Y’know, consider SIPping this

soronpo · September 25, 2018, 3:47pm

As the owner of the prefix types SIP, I don’t mind killing it for this. I would still prefer some other way to annotate this, from the reasons I stated above.

szeiger · September 26, 2018, 11:59am

You can get a hack version of that already with def contains(elem: A @unsafeVariance) but I don’t see how it would solve the problem. You’re still relying on the intricacies of type inference. After all, the reason why def contains(elem: A) is not allowed is that you cannot restrict the type of elem in that way (given a covariant A).

Assuming xs: Seq[Int] and s: String the current definition of contains gives you two choices of solving xs.contains(s):

(xs: Seq[Int]).contains[Any](s: String)
(xs: Seq[Any]).contains[Any](s: Any)

The second one still works if you remove the type parameter from contains. You would need a type inference rule like “never widen the LHS type” to prevent his. Is such a rule reasonable?

smarter · September 26, 2018, 1:43pm

Type inference in Scala will fill in missing type arguments, but it will never make up a type ascription to make something typecheck.

lihaoyi · September 26, 2018, 9:15pm

Such a rule would be a gross violation of the Liskov Substitution Principle, which basically all of subtyping is built upon.
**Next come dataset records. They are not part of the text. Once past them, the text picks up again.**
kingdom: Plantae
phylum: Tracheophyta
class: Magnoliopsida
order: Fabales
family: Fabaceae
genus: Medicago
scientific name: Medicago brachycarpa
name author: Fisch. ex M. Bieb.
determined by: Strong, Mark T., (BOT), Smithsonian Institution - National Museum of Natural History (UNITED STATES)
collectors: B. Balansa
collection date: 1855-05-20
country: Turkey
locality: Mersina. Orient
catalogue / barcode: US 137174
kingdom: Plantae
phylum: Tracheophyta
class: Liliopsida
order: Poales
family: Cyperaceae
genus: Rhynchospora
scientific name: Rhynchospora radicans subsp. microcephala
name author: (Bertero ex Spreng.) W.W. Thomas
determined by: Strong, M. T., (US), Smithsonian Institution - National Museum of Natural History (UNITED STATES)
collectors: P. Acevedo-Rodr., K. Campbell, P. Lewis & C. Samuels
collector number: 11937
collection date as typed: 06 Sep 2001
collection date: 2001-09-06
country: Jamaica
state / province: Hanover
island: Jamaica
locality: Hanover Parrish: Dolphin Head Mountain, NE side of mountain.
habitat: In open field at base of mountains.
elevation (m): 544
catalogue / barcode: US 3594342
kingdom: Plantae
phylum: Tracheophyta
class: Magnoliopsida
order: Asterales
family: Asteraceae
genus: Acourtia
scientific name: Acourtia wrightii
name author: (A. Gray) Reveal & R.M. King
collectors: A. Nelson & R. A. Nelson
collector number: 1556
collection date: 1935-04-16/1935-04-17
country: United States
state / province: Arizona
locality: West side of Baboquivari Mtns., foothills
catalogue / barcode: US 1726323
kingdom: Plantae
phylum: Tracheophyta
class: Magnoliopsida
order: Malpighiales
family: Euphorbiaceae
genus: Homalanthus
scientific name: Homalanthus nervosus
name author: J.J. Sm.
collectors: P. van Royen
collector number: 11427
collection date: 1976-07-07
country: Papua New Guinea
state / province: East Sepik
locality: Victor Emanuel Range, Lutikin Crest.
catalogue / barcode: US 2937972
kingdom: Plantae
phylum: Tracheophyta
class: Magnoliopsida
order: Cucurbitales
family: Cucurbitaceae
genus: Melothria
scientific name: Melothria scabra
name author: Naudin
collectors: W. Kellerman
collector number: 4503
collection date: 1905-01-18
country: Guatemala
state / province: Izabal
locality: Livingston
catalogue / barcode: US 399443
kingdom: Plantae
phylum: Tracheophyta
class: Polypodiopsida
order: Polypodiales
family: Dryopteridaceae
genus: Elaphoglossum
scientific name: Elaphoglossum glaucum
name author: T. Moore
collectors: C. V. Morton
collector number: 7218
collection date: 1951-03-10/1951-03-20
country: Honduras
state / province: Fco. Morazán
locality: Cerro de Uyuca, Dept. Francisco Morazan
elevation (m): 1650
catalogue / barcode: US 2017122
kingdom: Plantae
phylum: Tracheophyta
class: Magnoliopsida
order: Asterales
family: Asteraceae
If a supertype A is allowed in the LHS position, then the subtype B <: A must also be allowed in the LHS position.

If not, you end up with an ad hoc set of rules full of holes and inconsistencies, unless you have some other sound theory you can use as a foundation to replace LSP.

Scala already lets you violate LSP with implicit magic, which when used heavily can accurately be described as ad-hoc rules full of holes and inconsistencies

szeiger · September 27, 2018, 10:43am

No, you have to distinguish between rules of the type system and type inference. If a certain type is allowed for a term that doesn’t mean you have to infer it, especially in a language with subtyping where you often have many valid choices.